L’histoire d’un jeune " surdoué " qui crée une entreprise au succès fulgurant.
Bravo, on applaudi à la " success-story ", mais sans oublier l’envers du décor.
Ce faisant, le film reflète bien l’état actuel de la culture dominante dans notre société, celle du business, de l’argent, du profit, de la jouissance immédiate.
C’est le genre de film qui colonise notre imaginaire sur les valeurs de la réussite.
Qui ne rêve de fonder une entreprise aussi florissante que rapide, qui ne s’identifie à ces entrepreneurs jeunes et brillants que l’on affiche comme les héros des temps modernes ?
Pourtant à y regarder de plus près on s’aperçoit que le fond sur lequel se déroule le conte est quelque peu vermoulu, le "

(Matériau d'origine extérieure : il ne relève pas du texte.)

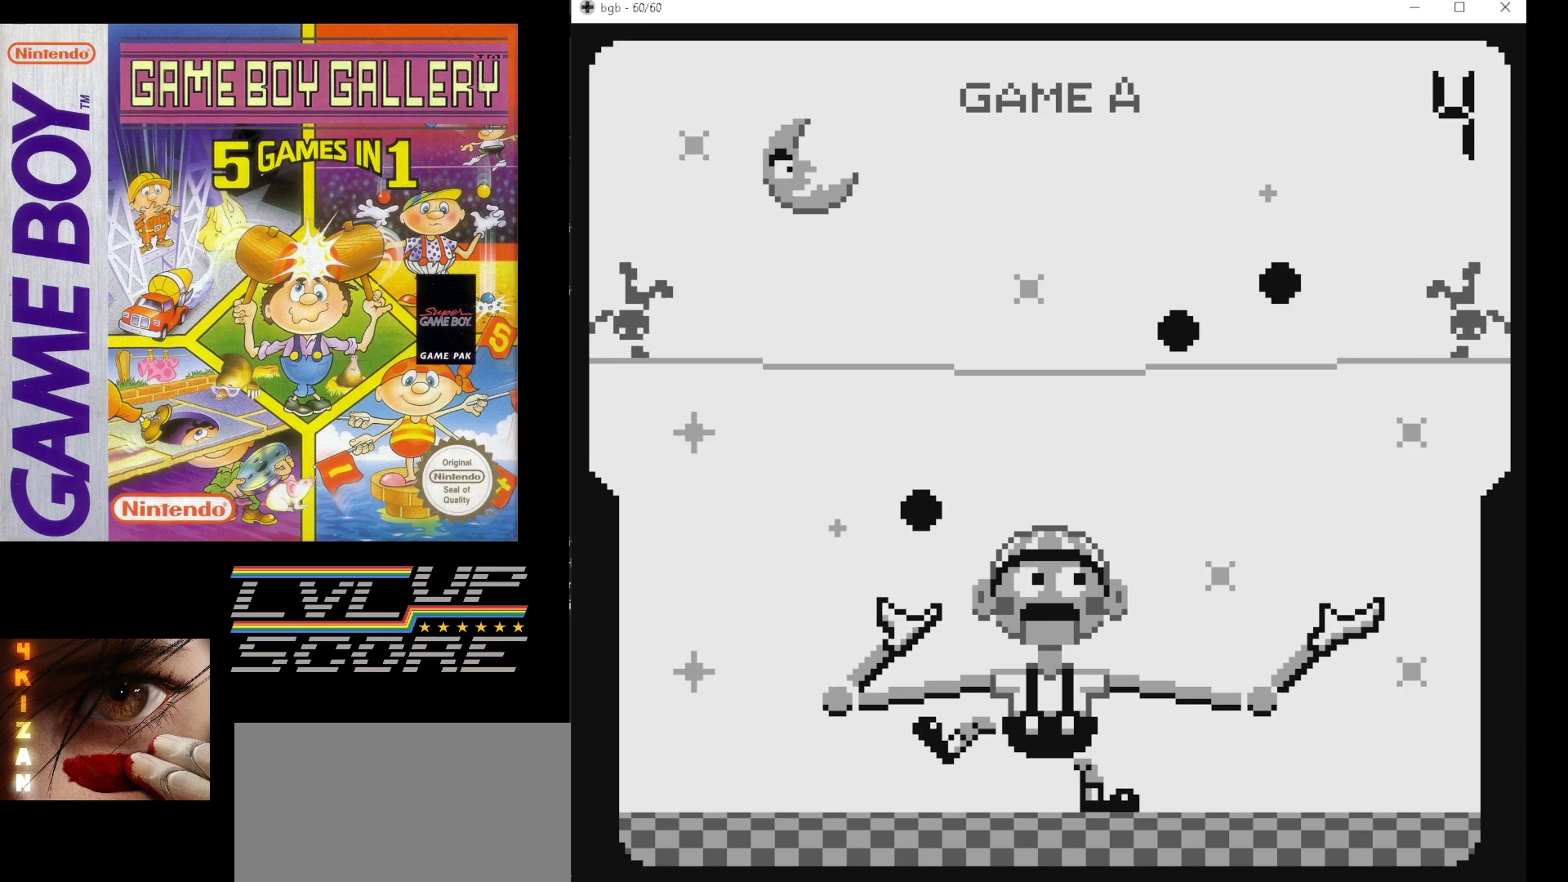
{"buttons": [], "events": []}
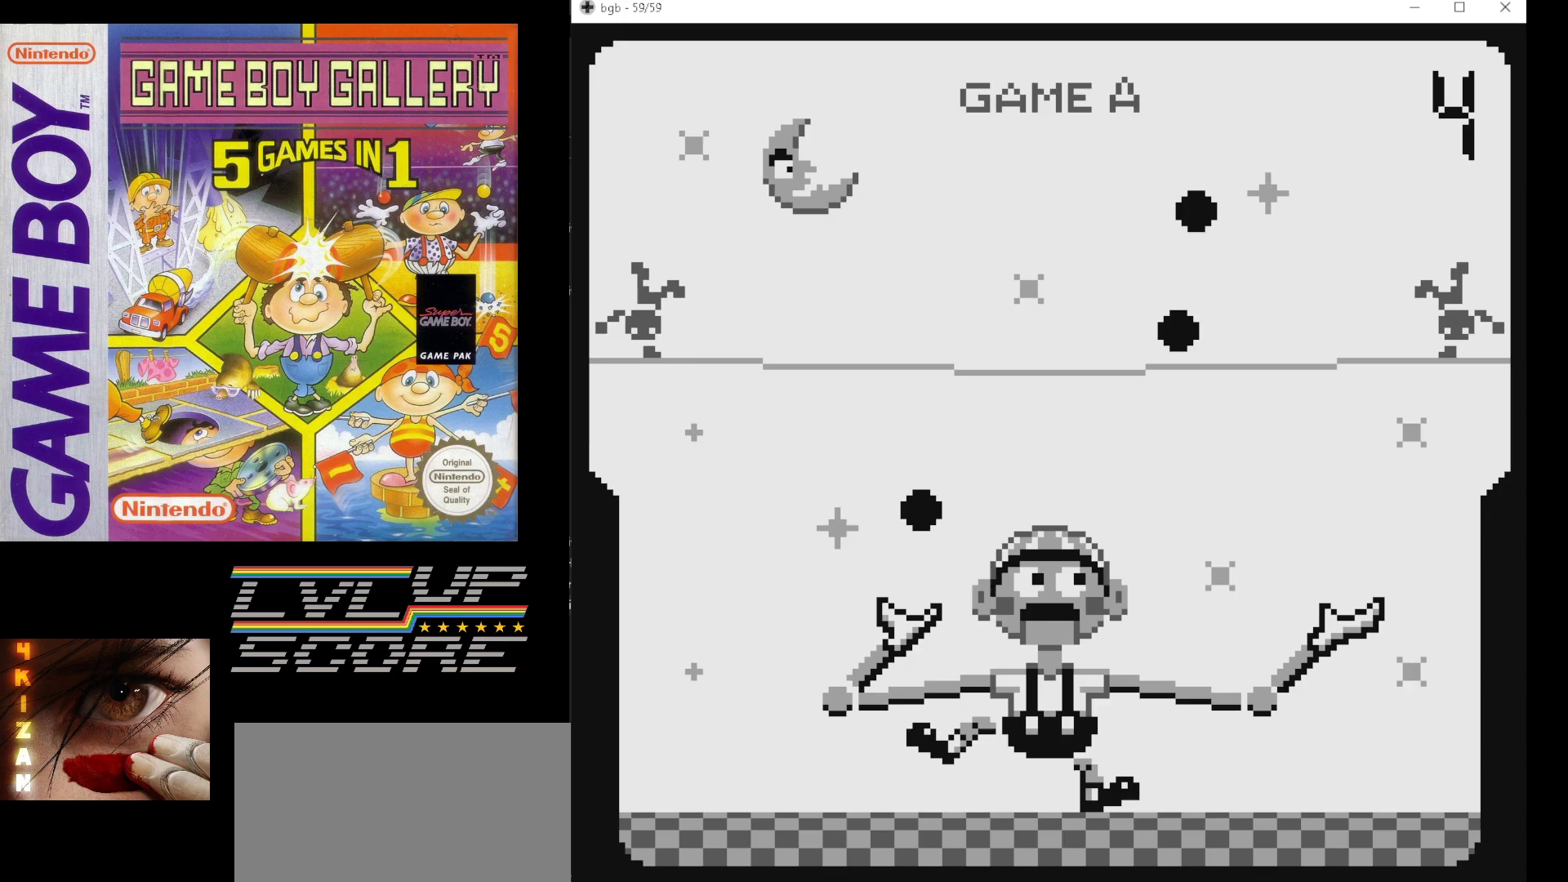
{"buttons": [], "events": [[350, "DPAD_LEFT", "down"], [400, "DPAD_LEFT", "up"]]}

héros " se brouille avec ses amis et fini par ne plus en avoir, son idée de départ suspectée de spoliation donne lieu à un procès, ses relations sont objets de négociations et
d’intérêt.
Certes la vie n’est pas une promenade de santé, mais si la morale pour réussir c’est d’être un requin on comprend mieux l’état de notre société.
A trop flatter le coté prédateur de la nature humaine on fini par voir le monde comme un instrument à son service, sans songer (ainsi qu’à l’autre) à son existence.